[Opening Records to use section]

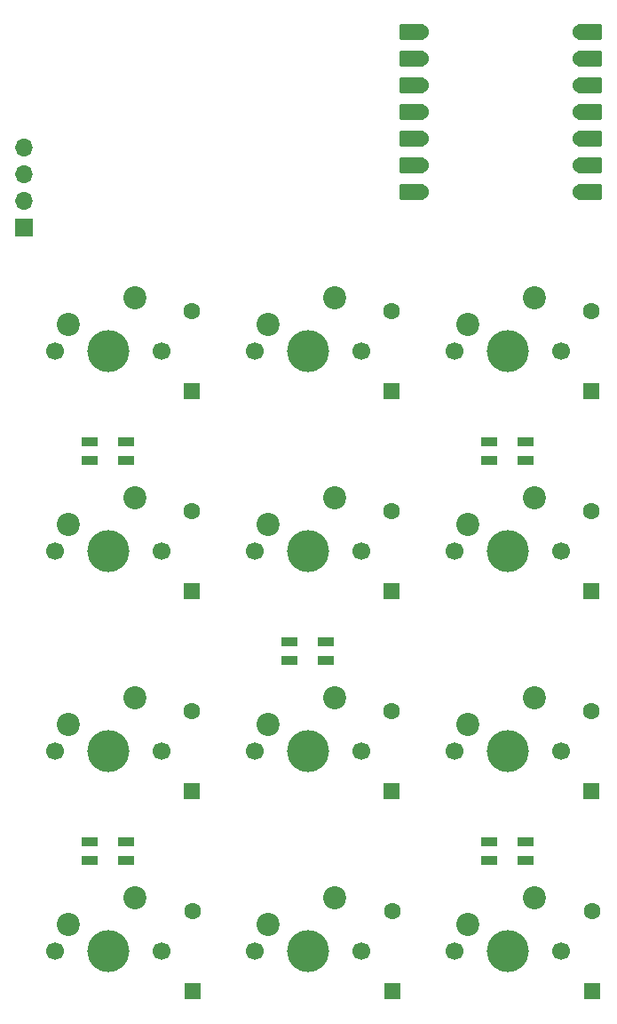
<source format=gbr>
%TF.GenerationSoftware,KiCad,Pcbnew,9.0.6*%
%TF.CreationDate,2026-01-12T21:07:24-05:00*%
%TF.ProjectId,BioPad,42696f50-6164-42e6-9b69-6361645f7063,rev?*%
%TF.SameCoordinates,Original*%
%TF.FileFunction,Soldermask,Top*%
%TF.FilePolarity,Negative*%
%FSLAX46Y46*%
G04 Gerber Fmt 4.6, Leading zero omitted, Abs format (unit mm)*
G04 Created by KiCad (PCBNEW 9.0.6) date 2026-01-12 21:07:24*
%MOMM*%
%LPD*%
G01*
G04 APERTURE LIST*
G04 Aperture macros list*
%AMRoundRect*
0 Rectangle with rounded corners*
0 $1 Rounding radius*
0 $2 $3 $4 $5 $6 $7 $8 $9 X,Y pos of 4 corners*
0 Add a 4 corners polygon primitive as box body*
4,1,4,$2,$3,$4,$5,$6,$7,$8,$9,$2,$3,0*
0 Add four circle primitives for the rounded corners*
1,1,$1+$1,$2,$3*
1,1,$1+$1,$4,$5*
1,1,$1+$1,$6,$7*
1,1,$1+$1,$8,$9*
0 Add four rect primitives between the rounded corners*
20,1,$1+$1,$2,$3,$4,$5,0*
20,1,$1+$1,$4,$5,$6,$7,0*
20,1,$1+$1,$6,$7,$8,$9,0*
20,1,$1+$1,$8,$9,$2,$3,0*%
G04 Aperture macros list end*
%ADD10C,1.700000*%
%ADD11C,4.000000*%
%ADD12C,2.200000*%
%ADD13R,1.600000X0.850000*%
%ADD14RoundRect,0.152400X1.063600X0.609600X-1.063600X0.609600X-1.063600X-0.609600X1.063600X-0.609600X0*%
%ADD15C,1.524000*%
%ADD16RoundRect,0.152400X-1.063600X-0.609600X1.063600X-0.609600X1.063600X0.609600X-1.063600X0.609600X0*%
%ADD17R,1.700000X1.700000*%
%ADD18O,1.700000X1.700000*%
%ADD19RoundRect,0.250000X0.550000X-0.550000X0.550000X0.550000X-0.550000X0.550000X-0.550000X-0.550000X0*%
%ADD20C,1.600000*%
G04 APERTURE END LIST*
D10*
%TO.C,SW2*%
X177695000Y-99850000D03*
D11*
X182775000Y-99850000D03*
D10*
X187855000Y-99850000D03*
D12*
X185315000Y-94770000D03*
X178965000Y-97310000D03*
%TD*%
D10*
%TO.C,SW1*%
X177695000Y-80800000D03*
D11*
X182775000Y-80800000D03*
D10*
X187855000Y-80800000D03*
D12*
X185315000Y-75720000D03*
X178965000Y-78260000D03*
%TD*%
D13*
%TO.C,D16*%
X181029000Y-127550000D03*
X181029000Y-129300000D03*
X184529000Y-129300000D03*
X184529000Y-127550000D03*
%TD*%
%TO.C,D17*%
X219129000Y-127550000D03*
X219129000Y-129300000D03*
X222629000Y-129300000D03*
X222629000Y-127550000D03*
%TD*%
%TO.C,D14*%
X184524999Y-91200000D03*
X184524999Y-89450000D03*
X181025001Y-89450000D03*
X181025001Y-91200000D03*
%TD*%
%TO.C,D15*%
X200075000Y-108500000D03*
X200075000Y-110250000D03*
X203575000Y-110250000D03*
X203575000Y-108500000D03*
%TD*%
%TO.C,D1*%
X219125000Y-89450000D03*
X219125000Y-91200000D03*
X222625000Y-91200000D03*
X222625000Y-89450000D03*
%TD*%
D10*
%TO.C,SW10*%
X215795000Y-99850000D03*
D11*
X220875000Y-99850000D03*
D10*
X225955000Y-99850000D03*
D12*
X223415000Y-94770000D03*
X217065000Y-97310000D03*
%TD*%
D14*
%TO.C,U1*%
X211800000Y-50405000D03*
D15*
X212635000Y-50405000D03*
D14*
X211800000Y-52945000D03*
D15*
X212635000Y-52945000D03*
D14*
X211800000Y-55485000D03*
D15*
X212635000Y-55485000D03*
D14*
X211800000Y-58025000D03*
D15*
X212635000Y-58025000D03*
D14*
X211800000Y-60565000D03*
D15*
X212635000Y-60565000D03*
D14*
X211800000Y-63105000D03*
D15*
X212635000Y-63105000D03*
D14*
X211800000Y-65645000D03*
D15*
X212635000Y-65645000D03*
X227875000Y-65645000D03*
D16*
X228710000Y-65645000D03*
D15*
X227875000Y-63105000D03*
D16*
X228710000Y-63105000D03*
D15*
X227875000Y-60565000D03*
D16*
X228710000Y-60565000D03*
D15*
X227875000Y-58025000D03*
D16*
X228710000Y-58025000D03*
D15*
X227875000Y-55485000D03*
D16*
X228710000Y-55485000D03*
D15*
X227875000Y-52945000D03*
D16*
X228710000Y-52945000D03*
D15*
X227875000Y-50405000D03*
D16*
X228710000Y-50405000D03*
%TD*%
D10*
%TO.C,SW11*%
X215795000Y-118900000D03*
D11*
X220875000Y-118900000D03*
D10*
X225955000Y-118900000D03*
D12*
X223415000Y-113820000D03*
X217065000Y-116360000D03*
%TD*%
D17*
%TO.C,J1*%
X174725000Y-69005000D03*
D18*
X174725000Y-66464999D03*
X174725000Y-63925000D03*
X174725000Y-61385000D03*
%TD*%
D10*
%TO.C,SW9*%
X215795000Y-80800000D03*
D11*
X220875000Y-80800000D03*
D10*
X225955000Y-80800000D03*
D12*
X223415000Y-75720000D03*
X217065000Y-78260000D03*
%TD*%
D10*
%TO.C,SW6*%
X196745000Y-99850000D03*
D11*
X201825000Y-99850000D03*
D10*
X206905000Y-99850000D03*
D12*
X204365000Y-94770000D03*
X198015000Y-97310000D03*
%TD*%
D10*
%TO.C,SW8*%
X196749000Y-137950000D03*
D11*
X201829000Y-137950000D03*
D10*
X206909000Y-137950000D03*
D12*
X204369000Y-132870000D03*
X198019000Y-135410000D03*
%TD*%
D10*
%TO.C,SW12*%
X215799000Y-137950000D03*
D11*
X220879000Y-137950000D03*
D10*
X225959000Y-137950000D03*
D12*
X223419000Y-132870000D03*
X217069000Y-135410000D03*
%TD*%
D10*
%TO.C,SW7*%
X196745000Y-118900000D03*
D11*
X201825000Y-118900000D03*
D10*
X206905000Y-118900000D03*
D12*
X204365000Y-113820000D03*
X198015000Y-116360000D03*
%TD*%
D10*
%TO.C,SW5*%
X196745000Y-80800000D03*
D11*
X201825000Y-80800000D03*
D10*
X206905000Y-80800000D03*
D12*
X204365000Y-75720000D03*
X198015000Y-78260000D03*
%TD*%
D10*
%TO.C,SW4*%
X177699000Y-137950000D03*
D11*
X182779000Y-137950000D03*
D10*
X187859000Y-137950000D03*
D12*
X185319000Y-132870000D03*
X178969000Y-135410000D03*
%TD*%
D10*
%TO.C,SW3*%
X177695000Y-118900000D03*
D11*
X182775000Y-118900000D03*
D10*
X187855000Y-118900000D03*
D12*
X185315000Y-113820000D03*
X178965000Y-116360000D03*
%TD*%
D19*
%TO.C,D7*%
X228900000Y-122710000D03*
D20*
X228900000Y-115090000D03*
%TD*%
D19*
%TO.C,D6*%
X209850000Y-122710000D03*
D20*
X209850000Y-115090000D03*
%TD*%
D19*
%TO.C,D4*%
X190804000Y-141760000D03*
D20*
X190804000Y-134140000D03*
%TD*%
D19*
%TO.C,D9*%
X209850000Y-103660000D03*
D20*
X209850000Y-96040000D03*
%TD*%
D19*
%TO.C,D10*%
X190800000Y-103660000D03*
D20*
X190800000Y-96040000D03*
%TD*%
D19*
%TO.C,D5*%
X190800000Y-122710000D03*
D20*
X190800000Y-115090000D03*
%TD*%
D19*
%TO.C,D3*%
X209854000Y-141760000D03*
D20*
X209854000Y-134140000D03*
%TD*%
D19*
%TO.C,D2*%
X228904000Y-141760000D03*
D20*
X228904000Y-134140000D03*
%TD*%
D19*
%TO.C,D13*%
X228900000Y-84610000D03*
D20*
X228900000Y-76990000D03*
%TD*%
D19*
%TO.C,D8*%
X228900000Y-103660000D03*
D20*
X228900000Y-96040000D03*
%TD*%
D19*
%TO.C,D11*%
X190800000Y-84610000D03*
D20*
X190800000Y-76990000D03*
%TD*%
D19*
%TO.C,D12*%
X209850000Y-84610000D03*
D20*
X209850000Y-76990000D03*
%TD*%
M02*

</source>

[Closing Records to use section]

— Activity —
Please return the lines above that run from the line containing "X212635000Y-55485000D03*" to the line containing "X185319000Y-132870000D03*", inclusive, exactly and with no other lines.

— Problem solution —
X212635000Y-55485000D03*
D14*
X211800000Y-58025000D03*
D15*
X212635000Y-58025000D03*
D14*
X211800000Y-60565000D03*
D15*
X212635000Y-60565000D03*
D14*
X211800000Y-63105000D03*
D15*
X212635000Y-63105000D03*
D14*
X211800000Y-65645000D03*
D15*
X212635000Y-65645000D03*
X227875000Y-65645000D03*
D16*
X228710000Y-65645000D03*
D15*
X227875000Y-63105000D03*
D16*
X228710000Y-63105000D03*
D15*
X227875000Y-60565000D03*
D16*
X228710000Y-60565000D03*
D15*
X227875000Y-58025000D03*
D16*
X228710000Y-58025000D03*
D15*
X227875000Y-55485000D03*
D16*
X228710000Y-55485000D03*
D15*
X227875000Y-52945000D03*
D16*
X228710000Y-52945000D03*
D15*
X227875000Y-50405000D03*
D16*
X228710000Y-50405000D03*
%TD*%
D10*
%TO.C,SW11*%
X215795000Y-118900000D03*
D11*
X220875000Y-118900000D03*
D10*
X225955000Y-118900000D03*
D12*
X223415000Y-113820000D03*
X217065000Y-116360000D03*
%TD*%
D17*
%TO.C,J1*%
X174725000Y-69005000D03*
D18*
X174725000Y-66464999D03*
X174725000Y-63925000D03*
X174725000Y-61385000D03*
%TD*%
D10*
%TO.C,SW9*%
X215795000Y-80800000D03*
D11*
X220875000Y-80800000D03*
D10*
X225955000Y-80800000D03*
D12*
X223415000Y-75720000D03*
X217065000Y-78260000D03*
%TD*%
D10*
%TO.C,SW6*%
X196745000Y-99850000D03*
D11*
X201825000Y-99850000D03*
D10*
X206905000Y-99850000D03*
D12*
X204365000Y-94770000D03*
X198015000Y-97310000D03*
%TD*%
D10*
%TO.C,SW8*%
X196749000Y-137950000D03*
D11*
X201829000Y-137950000D03*
D10*
X206909000Y-137950000D03*
D12*
X204369000Y-132870000D03*
X198019000Y-135410000D03*
%TD*%
D10*
%TO.C,SW12*%
X215799000Y-137950000D03*
D11*
X220879000Y-137950000D03*
D10*
X225959000Y-137950000D03*
D12*
X223419000Y-132870000D03*
X217069000Y-135410000D03*
%TD*%
D10*
%TO.C,SW7*%
X196745000Y-118900000D03*
D11*
X201825000Y-118900000D03*
D10*
X206905000Y-118900000D03*
D12*
X204365000Y-113820000D03*
X198015000Y-116360000D03*
%TD*%
D10*
%TO.C,SW5*%
X196745000Y-80800000D03*
D11*
X201825000Y-80800000D03*
D10*
X206905000Y-80800000D03*
D12*
X204365000Y-75720000D03*
X198015000Y-78260000D03*
%TD*%
D10*
%TO.C,SW4*%
X177699000Y-137950000D03*
D11*
X182779000Y-137950000D03*
D10*
X187859000Y-137950000D03*
D12*
X185319000Y-132870000D03*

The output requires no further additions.